What is being asked | Reproduce the material below line for line without any changes, and leave the pictures out of your answer.

-- Supplied data follows --

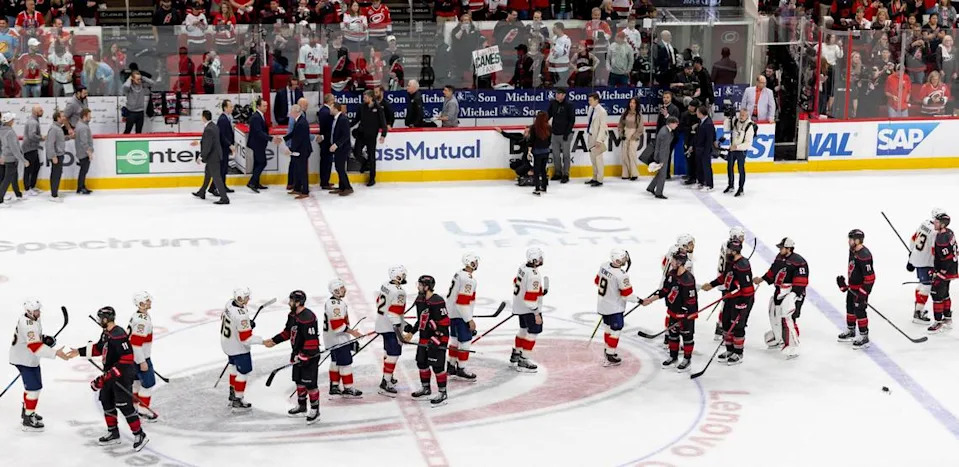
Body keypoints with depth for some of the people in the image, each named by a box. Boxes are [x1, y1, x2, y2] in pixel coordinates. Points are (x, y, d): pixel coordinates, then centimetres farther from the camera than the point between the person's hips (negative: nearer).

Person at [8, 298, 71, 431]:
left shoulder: (33, 319, 2)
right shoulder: (27, 325, -30)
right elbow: (36, 346, -38)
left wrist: (45, 338, 0)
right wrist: (55, 353, -42)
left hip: (31, 358, 10)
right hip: (23, 359, -10)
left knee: (33, 385, 22)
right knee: (34, 387, -10)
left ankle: (26, 412, 39)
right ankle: (28, 420, -4)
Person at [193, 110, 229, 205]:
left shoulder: (208, 129, -26)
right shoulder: (213, 125, 4)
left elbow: (207, 146, -26)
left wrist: (201, 157, -18)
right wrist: (199, 142, 30)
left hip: (213, 156, -11)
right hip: (214, 154, 11)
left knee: (216, 177, -6)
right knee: (207, 174, 25)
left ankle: (224, 198, -6)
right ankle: (202, 193, 42)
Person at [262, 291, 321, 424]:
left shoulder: (307, 318, -26)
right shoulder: (292, 315, 6)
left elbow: (311, 340, -27)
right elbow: (287, 332, 20)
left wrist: (304, 356, -24)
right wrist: (273, 341, 16)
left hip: (310, 356, -10)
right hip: (298, 355, 10)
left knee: (310, 383, -4)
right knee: (299, 381, 19)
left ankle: (315, 410, 7)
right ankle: (301, 407, 34)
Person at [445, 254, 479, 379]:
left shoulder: (459, 274, 6)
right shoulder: (468, 280, -24)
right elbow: (463, 303, -25)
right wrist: (470, 320, -20)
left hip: (453, 313, 10)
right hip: (460, 315, -10)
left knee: (456, 339, 19)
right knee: (465, 341, -2)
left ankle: (451, 367, 28)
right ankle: (461, 369, 4)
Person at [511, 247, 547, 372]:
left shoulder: (523, 268, -1)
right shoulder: (534, 276, -28)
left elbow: (516, 282, 15)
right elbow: (531, 297, -28)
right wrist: (537, 314, -22)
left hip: (519, 305, 10)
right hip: (529, 309, -10)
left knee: (524, 329, 24)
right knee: (533, 332, -1)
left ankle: (515, 357, 35)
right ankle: (522, 362, 0)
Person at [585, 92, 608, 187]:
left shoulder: (601, 111, -17)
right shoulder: (590, 109, 6)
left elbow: (602, 126, -17)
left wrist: (599, 140, -20)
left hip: (598, 137, -8)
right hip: (591, 136, 8)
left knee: (597, 158, -6)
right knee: (592, 158, 15)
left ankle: (599, 180, 0)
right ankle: (594, 178, 25)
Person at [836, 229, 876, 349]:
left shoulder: (864, 255, -27)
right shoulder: (852, 251, 3)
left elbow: (869, 276, -27)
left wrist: (863, 293, -27)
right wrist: (844, 284, 20)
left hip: (862, 287, -11)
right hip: (852, 286, 11)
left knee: (859, 310, -9)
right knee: (850, 307, 22)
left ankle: (864, 337, -1)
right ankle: (850, 332, 39)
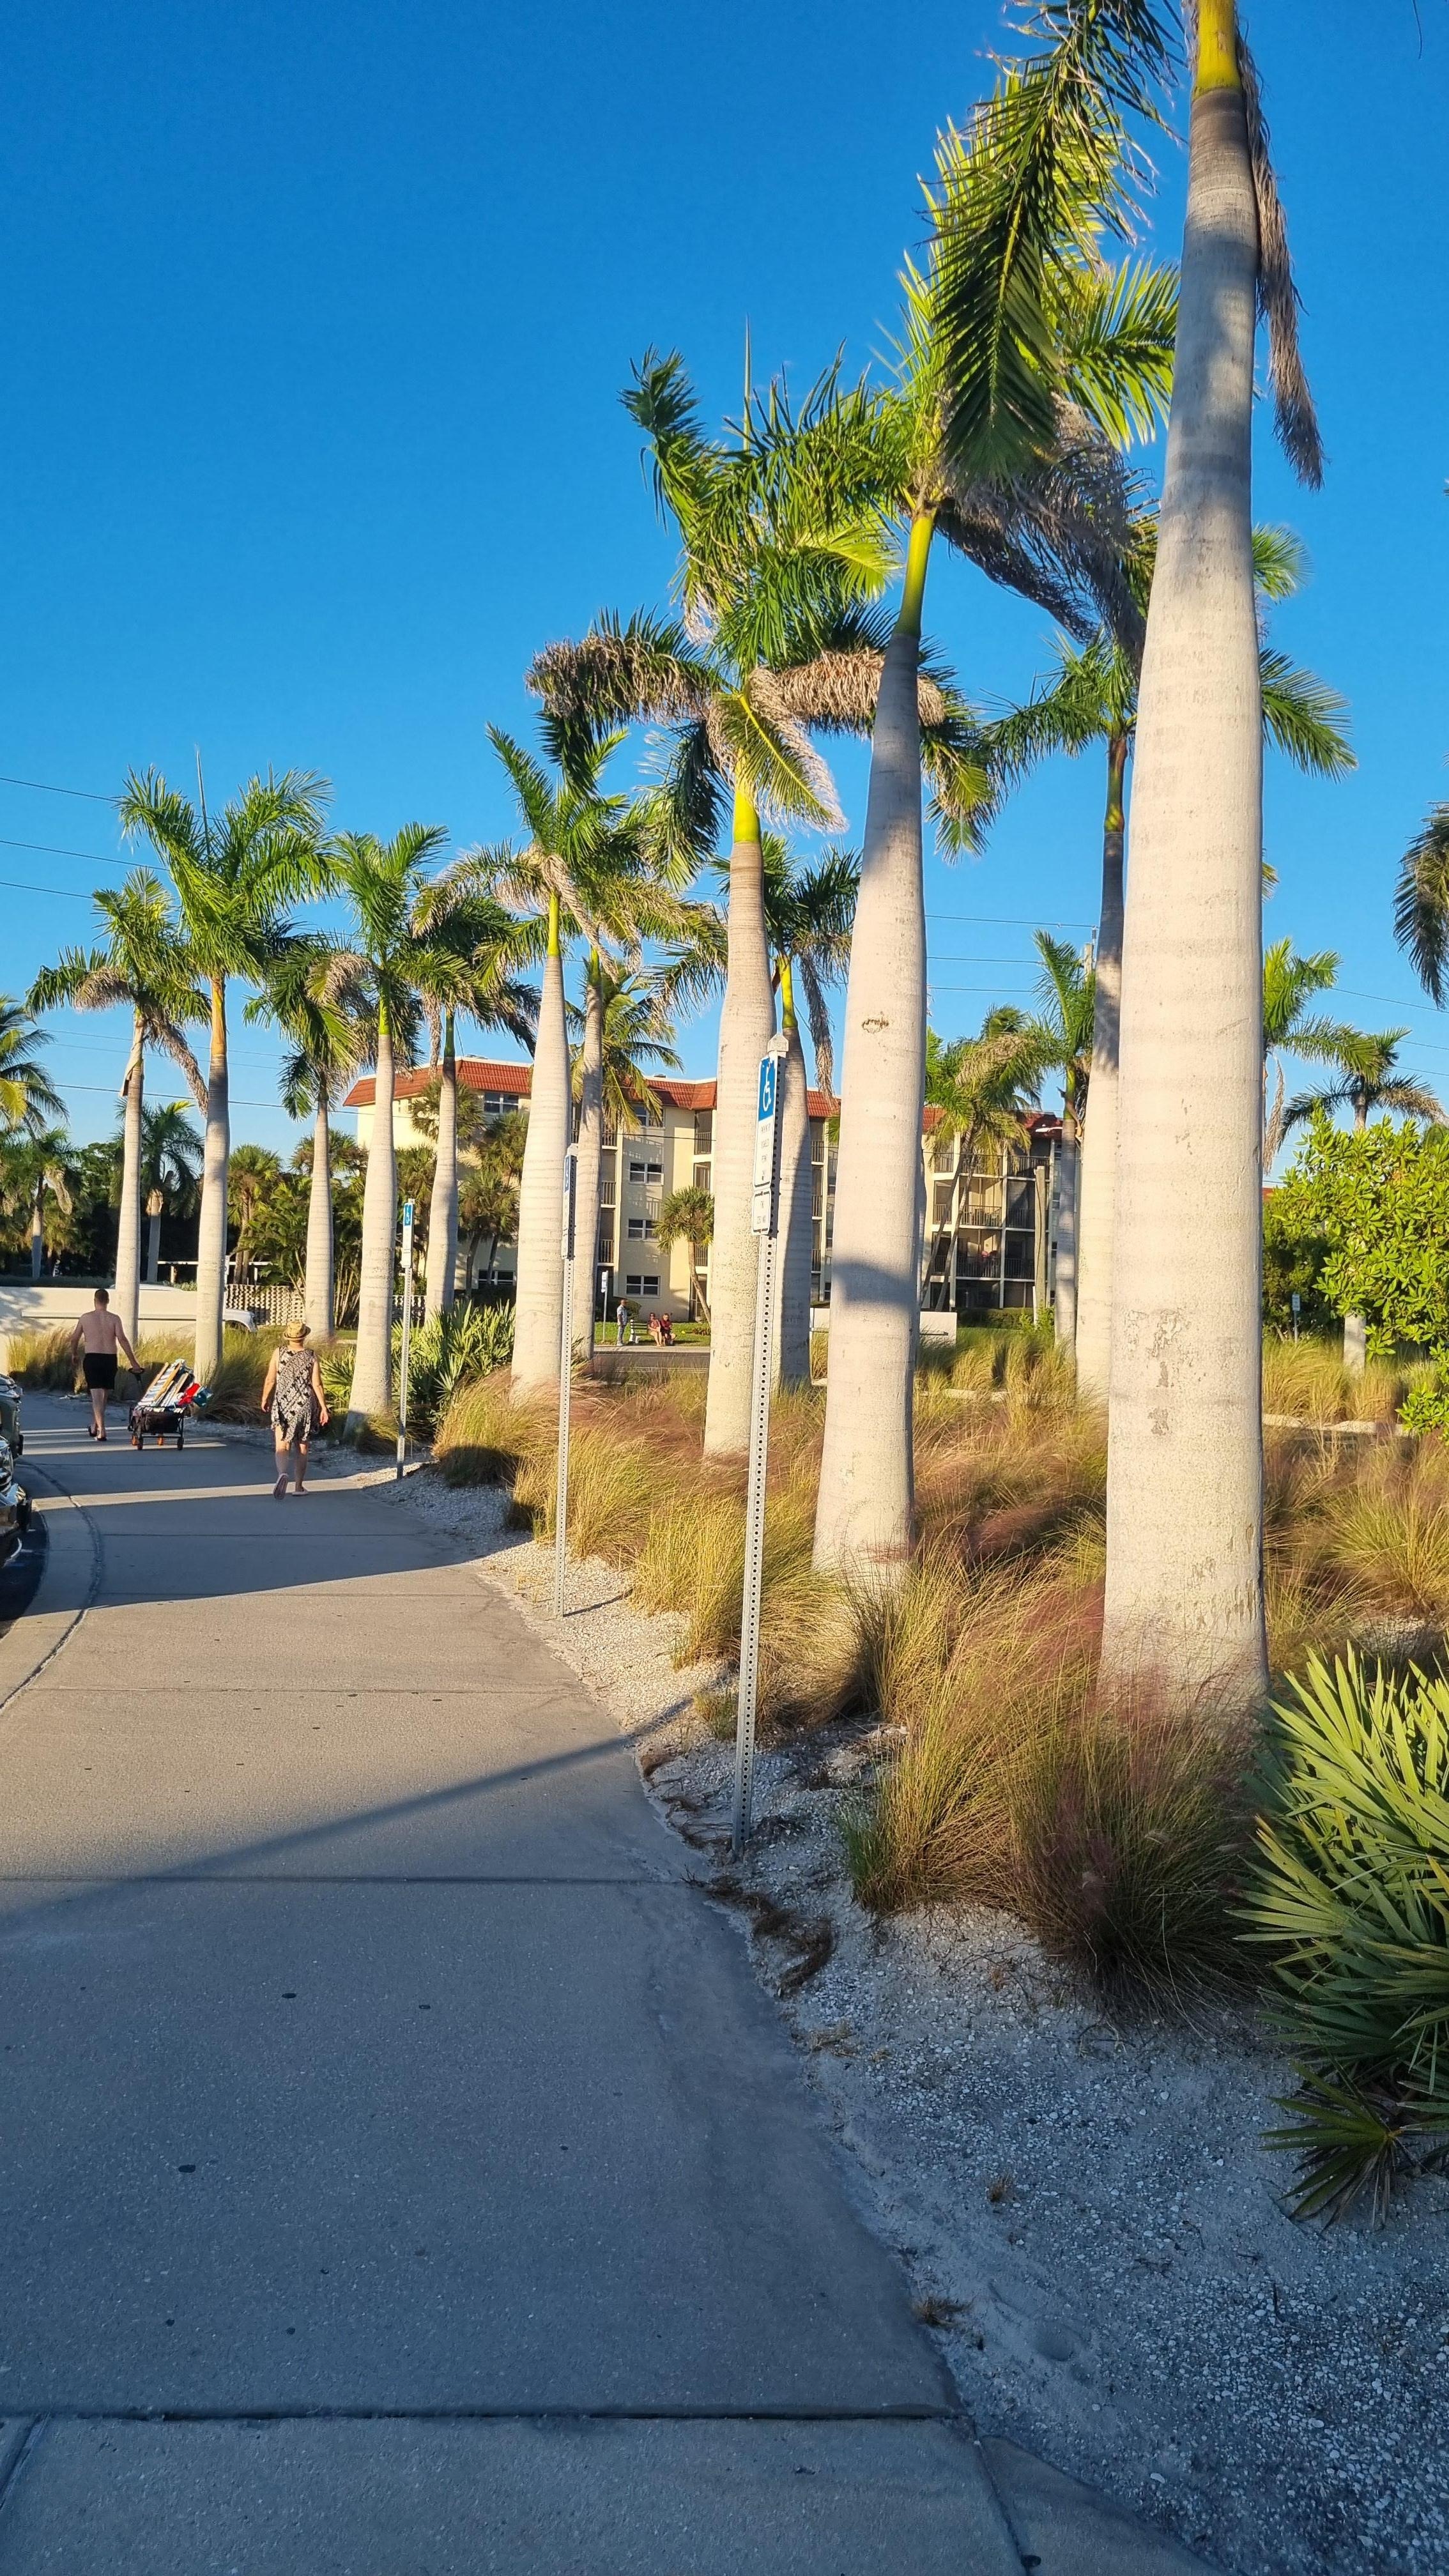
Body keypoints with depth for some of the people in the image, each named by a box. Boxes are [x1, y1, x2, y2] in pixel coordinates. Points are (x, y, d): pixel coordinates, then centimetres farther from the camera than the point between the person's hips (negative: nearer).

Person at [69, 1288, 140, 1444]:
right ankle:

-- Supplied data concluded --

Response to this task |
Body keypoints with depth for some of the people in the image, each named by a box. Boxes are [x1, y1, x2, y2] in pixel coordinates. Points are (x, y, d): pixel coordinates, then centimetres farther from the camera than the point between the person's hips (negative: nearer).

Person at [8, 298, 71, 431]:
left shoulder: (33, 319, 2)
right shoulder: (27, 325, -30)
right elbow: (36, 346, -38)
left wrist: (45, 338, 0)
right wrist: (55, 353, -42)
left hip: (31, 358, 10)
right hip: (23, 359, -10)
left knee: (33, 385, 22)
right knee: (34, 387, -10)
left ankle: (26, 412, 39)
right ankle: (28, 420, -4)
Person at [193, 110, 229, 205]:
left shoulder: (208, 129, -26)
right shoulder: (213, 125, 4)
left elbow: (207, 146, -26)
left wrist: (201, 157, -18)
right wrist: (199, 142, 30)
left hip: (213, 156, -11)
right hip: (214, 154, 11)
left knee: (216, 177, -6)
right knee: (207, 174, 25)
left ankle: (224, 198, -6)
right ankle: (202, 193, 42)
Person at [262, 291, 321, 424]:
left shoulder: (307, 318, -26)
right shoulder: (292, 315, 6)
left elbow: (311, 340, -27)
right elbow: (287, 332, 20)
left wrist: (304, 356, -24)
right wrist: (273, 341, 16)
left hip: (310, 356, -10)
right hip: (298, 355, 10)
left knee: (310, 383, -4)
right knee: (299, 381, 19)
left ankle: (315, 410, 7)
right ankle: (301, 407, 34)
Person at [445, 254, 479, 379]:
left shoulder: (459, 274, 6)
right shoulder: (468, 280, -24)
right elbow: (463, 303, -25)
right wrist: (470, 320, -20)
left hip: (453, 313, 10)
right hip: (460, 315, -10)
left knee: (456, 339, 19)
right knee: (465, 341, -2)
left ankle: (451, 367, 28)
right ankle: (461, 369, 4)
Person at [511, 247, 547, 372]:
left shoulder: (523, 268, -1)
right shoulder: (534, 276, -28)
left elbow: (516, 282, 15)
right elbow: (531, 297, -28)
right wrist: (537, 314, -22)
left hip: (519, 305, 10)
right hip: (529, 309, -10)
left knee: (524, 329, 24)
right knee: (533, 332, -1)
left ankle: (515, 357, 35)
right ankle: (522, 362, 0)
Person at [585, 92, 608, 187]:
left shoulder: (601, 111, -17)
right shoulder: (590, 109, 6)
left elbow: (602, 126, -17)
left wrist: (599, 140, -20)
left hip: (598, 137, -8)
right hip: (591, 136, 8)
left knee: (597, 158, -6)
right knee: (592, 158, 15)
left ankle: (599, 180, 0)
right ankle: (594, 178, 25)
Person at [836, 229, 876, 349]:
left shoulder: (864, 255, -27)
right shoulder: (852, 251, 3)
left elbow: (869, 276, -27)
left wrist: (863, 293, -27)
right wrist: (844, 284, 20)
left hip: (862, 287, -11)
right hip: (852, 286, 11)
left knee: (859, 310, -9)
right knee: (850, 307, 22)
left ankle: (864, 337, -1)
right ankle: (850, 332, 39)
Body keypoints with depth for some of the people in the image, each named by a box. Boxes are [x1, y1, x2, y2] in pixel coordinates. Points are (x, y, d): pixel coordinates, then centimetres farther from the camera than the point between the person's hips (negative: nearer).

Person at [69, 1288, 140, 1444]:
right ankle:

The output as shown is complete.